Name every person the article about Ann Sult's late start in painting refers to by name, in order of first appearance.

◆ Supplied text:
-=-=-=-=-
A late start in art, but making up for lost time.

We work hard to ensure our clients meet their personal and financial goals with the goal of helping them live well. With this in mind, occasionally Erica dusts off her narrative journalism chops to write about Prescottonians who are living well.  This piece ran in the Kudos section of the Daily Courier in August, 2017. To read it on the Courier website, click here.

Ann Sult is a mother and a grandma, but she’s not yet done giving birth. Her other children are grown and her official retirement date is four years past, but still. It’s just that these days, what she labors over isn’t flesh and blood, but paintings.

She does her work downstairs in her laundry room studio, a tiny berth where her finished pieces line the counter and where an ancient and wheezing freezer serves as a noisy companion. Those paintings: small, color-saturated landscapes and still-lifes done in oil, line the counter behind the piece she’s actively working on, an antebellum image of moss-covered tree that she is taking from a photograph. The photo is a study of blacks and teals. Her painting has those, but it also has sly peeks of the deep reds that she favors in nearly every one of her works.

Sult started painting after finding herself at loose ends after mostly retiring from her work as a social worker, where she helped countless parents and kids make their way to better outcomes. A friend suggested she take a painting class, and while she didn’t feel like painting was something she could do, she decided to give it a try anyway.

Turns out, it was very much something she could do.

She started by copying paintings by other artists. One of those efforts, a take on a river scene by Monet, hangs in her living room and is the favorite of her husband, retired appeals court judge Jim Sult.

More recently, she’s been painting from photographs. The transition has changed the way she sees the world. She sees mountains, yes, but now she also sees the forms she’d render into a painting.

“Those hills on the way down to Phoenix,” Sult says. “All of a sudden, I started seeing shadows. I didn’t realize how grand shadows are.”

I ask her if it’s the shape. But no: It’s the colors. The colors in the shadows that mesmerize her newly developed eyes.

Sult says she still has a lot to learn. The extra splash of read in in her latest work, for example, comes courtesy of input from her teacher, artist Raina Gentry.
-=-=-=-=-
◆ Data provided:

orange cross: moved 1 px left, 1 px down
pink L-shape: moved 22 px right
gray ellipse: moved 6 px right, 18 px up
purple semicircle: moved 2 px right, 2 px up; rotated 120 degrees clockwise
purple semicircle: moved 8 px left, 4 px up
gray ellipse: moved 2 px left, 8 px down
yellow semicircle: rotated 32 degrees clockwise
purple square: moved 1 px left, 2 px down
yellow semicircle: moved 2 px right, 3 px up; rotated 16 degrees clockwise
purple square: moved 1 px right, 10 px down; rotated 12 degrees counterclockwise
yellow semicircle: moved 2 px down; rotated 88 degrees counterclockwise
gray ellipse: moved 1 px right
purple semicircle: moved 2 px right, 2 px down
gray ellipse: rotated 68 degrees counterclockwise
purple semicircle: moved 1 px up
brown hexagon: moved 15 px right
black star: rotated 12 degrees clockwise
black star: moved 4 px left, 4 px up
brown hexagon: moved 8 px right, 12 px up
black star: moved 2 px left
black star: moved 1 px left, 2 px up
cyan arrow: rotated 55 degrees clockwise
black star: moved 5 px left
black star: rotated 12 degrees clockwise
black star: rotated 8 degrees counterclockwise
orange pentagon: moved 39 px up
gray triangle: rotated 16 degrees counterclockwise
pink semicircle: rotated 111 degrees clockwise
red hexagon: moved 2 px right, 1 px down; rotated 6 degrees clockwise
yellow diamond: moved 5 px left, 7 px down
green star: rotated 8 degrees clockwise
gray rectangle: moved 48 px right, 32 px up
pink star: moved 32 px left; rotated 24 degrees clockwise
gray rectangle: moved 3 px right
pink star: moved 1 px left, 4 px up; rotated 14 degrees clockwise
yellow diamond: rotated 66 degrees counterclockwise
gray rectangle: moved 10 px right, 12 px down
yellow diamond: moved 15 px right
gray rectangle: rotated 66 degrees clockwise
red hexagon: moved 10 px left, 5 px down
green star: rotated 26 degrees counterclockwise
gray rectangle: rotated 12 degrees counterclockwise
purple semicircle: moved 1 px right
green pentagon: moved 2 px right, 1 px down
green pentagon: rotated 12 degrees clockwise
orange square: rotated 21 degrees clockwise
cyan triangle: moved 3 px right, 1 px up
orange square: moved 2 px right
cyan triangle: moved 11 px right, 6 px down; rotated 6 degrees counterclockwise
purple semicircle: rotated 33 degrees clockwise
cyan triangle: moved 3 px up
-=-=-=-=-
◆ Written answer:
Erica
Ann Sult
Monet
Jim Sult
Raina Gentry